Sin embargo, no todo fue
color de rosas y más temprano que tarde tuve que entender que el amor a veces
no basta. La vi perderse en una telaraña de inseguridades, la vi hundiéndose en
el mar negro de la enfermedad, sentí como cada pedazo de su cabeza se hacía
añicos junto con los platos, los vidrios y las pinturas. No fui una persona
estable y tenía altas y bajas, errores innecesarios y manchones en el blanco
lienzo. Pasaba noches enteras viéndola en una esquina, sollozando, atemorizada
del futuro, atemorizada de quererme tanto que, sin imaginárselo, perdí lo que
ella era y se hacía parte de mí. Entrelazados en la oscuridad de la noche,
escuchando una tonada azul y opaca, sentía como cada vez aquel hilo rojo, del
que se presume une a las personas, se deshilachaba y que el calor se perdía en
los témpanos de los que nos aferrábamos. Me teñí de lo que ella destilaba y no
pude levantarme del alquitrán. Ella me había llevado a un lugar oscuro y
desconocido por mí, y mis pedazos ya no se podían unir. Alguna vez escuche que
hay personas que se ahogan y cuando vas a salvarlas solo lograran arrastrarte
con ellos. Por ello le solté la mano.
Me levanté del césped y
ya había parado de llover. La noche ya había caído y la luna alumbraba el
firmamento intensamente. Ya no se encontraba tantas personas por ahí. Escuchaba
el leve clamor de la ciudad y la naturaleza ajustándose al rocío. Terminé de
darle una última revisada a lo que había sido mi vida juntos hasta ese momento:
las veces que reímos, las veces que lloramos, las veces que la sostuve
completamente en mis brazos, diminuta, humana, temblando y pidiéndome que no la
soltará nunca. Me esforzaba por no hacerlo, pero todo lo que llegaba a mi mente
eran esos momentos horribles, aquellos momentos de rabia, ira y tristeza. No
podía sacarme de la mente lo infeliz que me sentía a veces y que todas esas
cosas lindas quedaban opacadas por un pensamiento aún peor.
Una sirena de ambulancia
me hizo levantar la cabeza. No tenía idea de donde me encontraba. Ya no estaba
cerca de la casa de ella, de eso estaba seguro. Un sonido atrajo mi mirada.
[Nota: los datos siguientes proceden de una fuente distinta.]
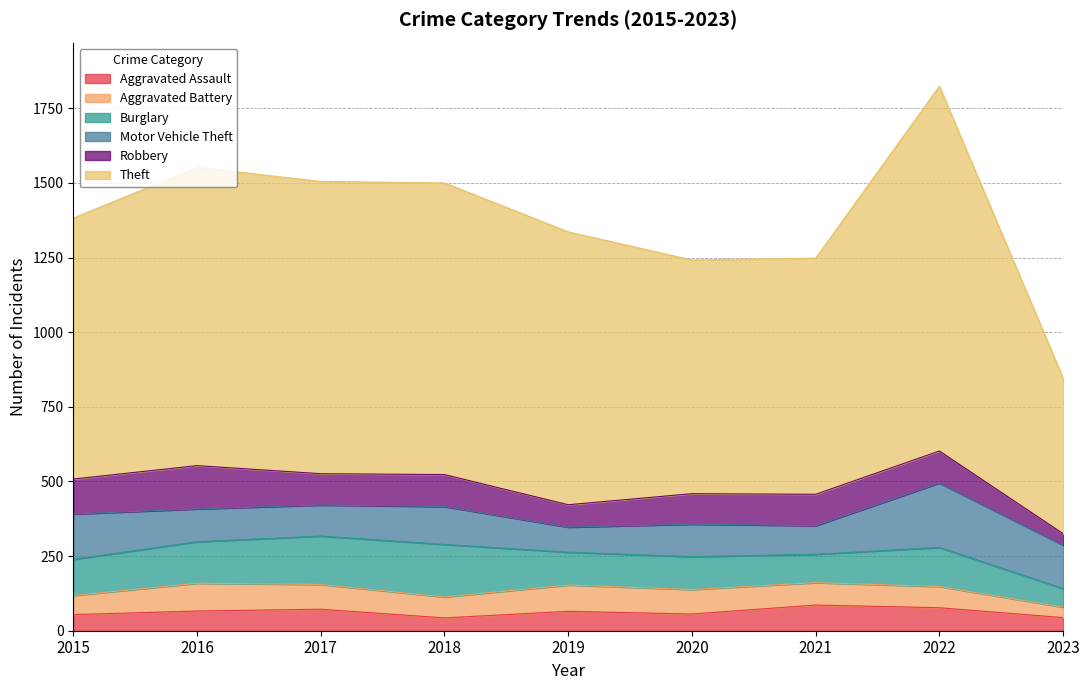

Read the Aggravated Battery value at 2023.

35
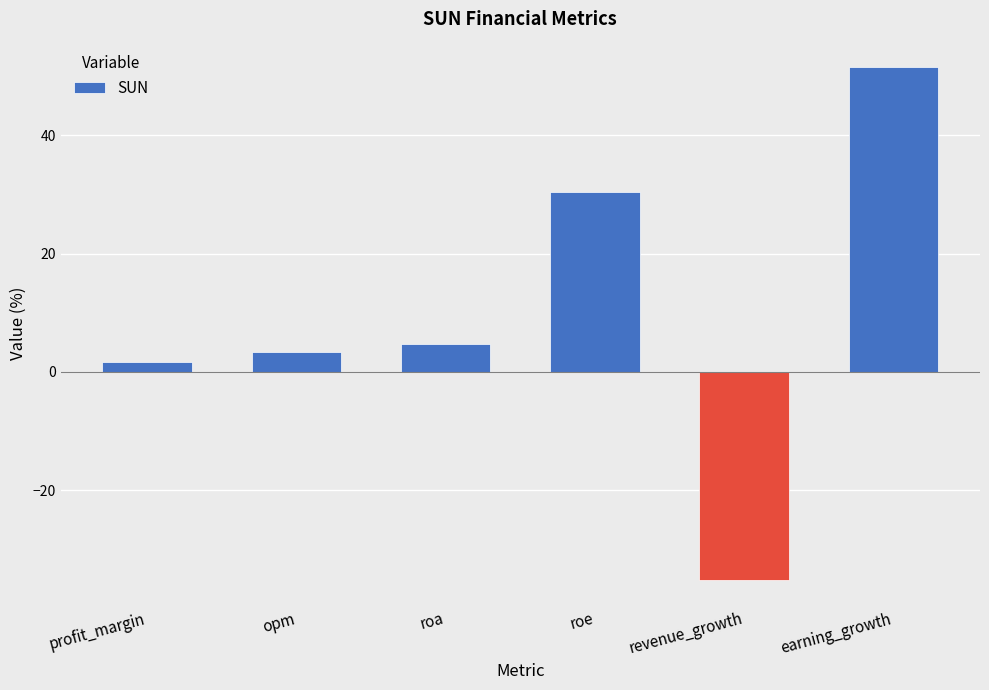

Where does the data first go above 4?

roa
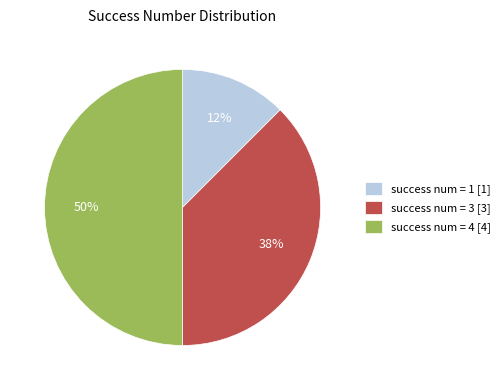

To the nearest percent, what percentage of the pie is success num = 4 [4]?

50%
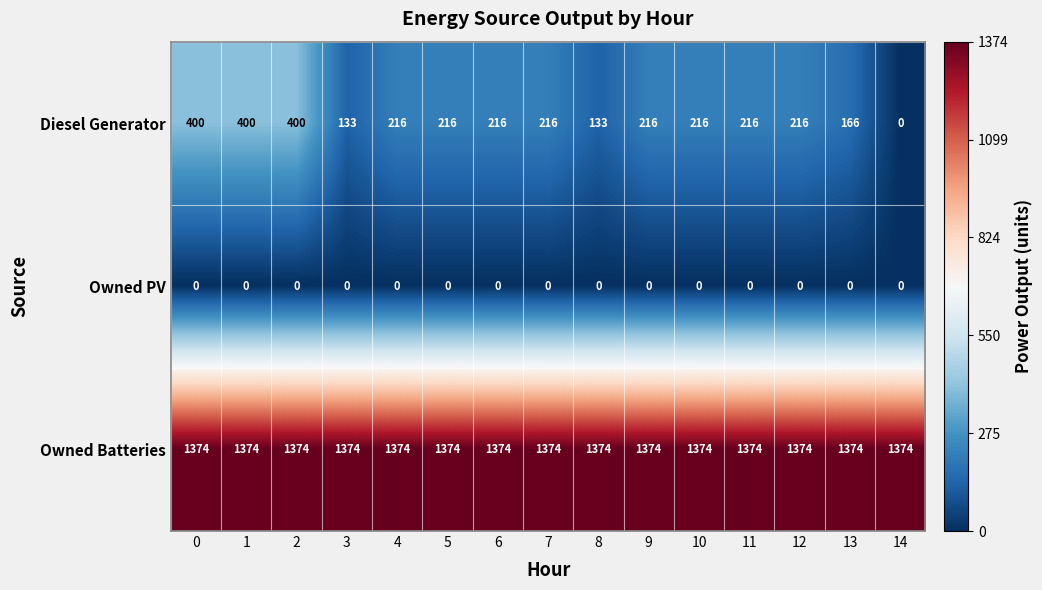

What is the difference between the highest and lowest values at 3?

1374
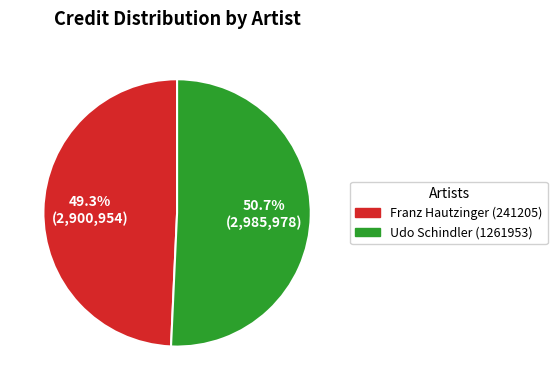

The Franz Hautzinger (241205) slice represents 44% of the pie. True or false?

False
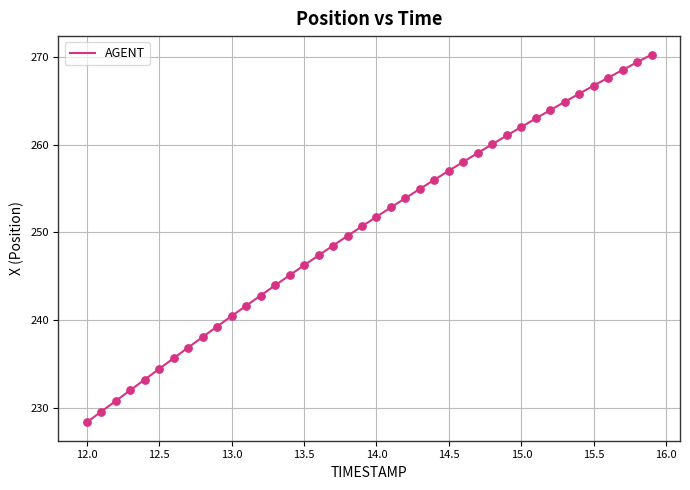

What is the smallest value displayed?

228.4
Aquel ritmo de una canción conocida. Un bar y un par de amigos que salían de
él, riendo. Entré con la cabeza baja. Era un lugar lúgubre con olor a
cigarrillo. Una bartender era todo lo que había. Estaba en la barra limpiando
unos vasos, con cabello color mar y un lado pelado. Me senté y saludé por
cortesía. Pedí un vaso un whisky y empecé a ver los pececillos de hielo danzar.
Pensé que ella seguía
llorando, pensé que ella en este momento estaría en su pequeña bola mirando al
infinito, todavía haciéndose una pregunta que nunca nadie oirá pero que ella
repite una y otra vez para sus adentros. Ella es la luna para mí, pero sé que
juntos no somos compatibles. Todo mi ser grita por estar con ella. Todo mi ser
quiere sentir su calor de nuevo. La extraño; pero otra vez todos esos momentos
desagradables vuelven a mi cabeza. La quiero lejos. Quiero recuperarme. Quiero
volver a sonreír. Tengo que aceptar, así sea a la fuerza, que ella y yo no
podemos estar juntos y si pudiera dar algo más de lo queda de mi para hacer eso
posible, lo haría.
Levanto la cabeza
mientras tomo el primer sorbo, el segundo sorbo, el tercer trago, la media
botella. La chica color cielo me lleva de su mano, no sé a dónde. Sigo su
silueta y sé que me volveré a equivocar. Una y otra vez.